See L<Resque::Pluggable>.

    $r->new_job( $job_or_job_hashref );

=head2 key

Concatenate $self->namespace with the received array of names
to build a redis key name for this resque instance.

=head2 keys

Returns an array of all known Resque keys in Redis, or an arrayref in scalar context. 
Redis' KEYS operation is O(N) for the keyspace, so be careful - 
this can be slow for big databases.

=head2 flush_namespace

This method will delete every trace of this Resque system on
the redis() backend.

    $r->flush_namespace();

=head2 list_range

Does the dirty work of fetching a range of items from a Redis list.
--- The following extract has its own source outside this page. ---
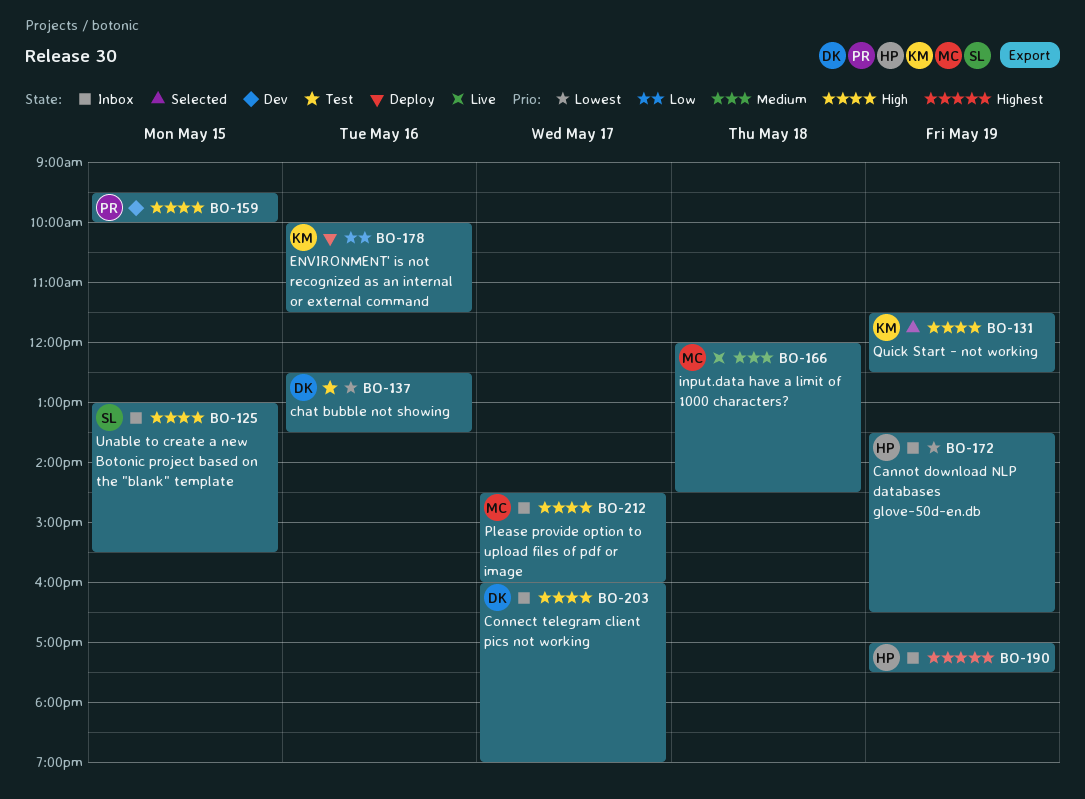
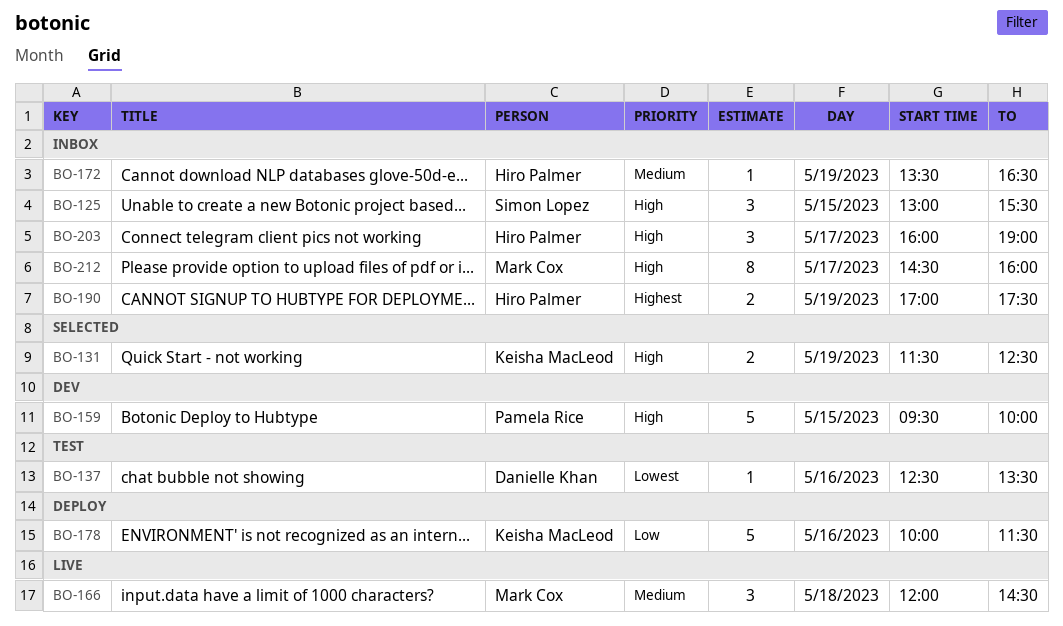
BO-172, priority: Lowest -> Medium
BO-203, owner: Danielle Khan -> Hiro Palmer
    my $items_ref = $r->list_range( $key, $stat, $count );

=head1 Queue manipulation

=head1 HELPER METHODS

=head1 BUGS

As in any piece of software there might be bugs around.
If you found one, please report it on RT or at the github repo:

L<https://github.com/diegok/resque-perl>

Pull requests are also very welcomed, but please include tests demostrating
what you've fixed.

=head1 TODO

=over 4

=item *

Improve docs for plugin authors

=item *

A generic runner for attaching workers to queues.

=item *

Test worker fork and signal handling.

=back

=head1 SEE ALSO

=over 4

=item *

L<Gearman>

=item *

L<TheSchwartz>

=item *

L<Queue::Q4M>

=back

=head1 AUTHOR

Diego Kuperman <diego@freekeylabs.com>

=head1 COPYRIGHT AND LICENSE

This software is copyright (c) 2015 by Diego Kuperman.

This is free software; you can redistribute it and/or modify it under
the same terms as the Perl 5 programming language system itself.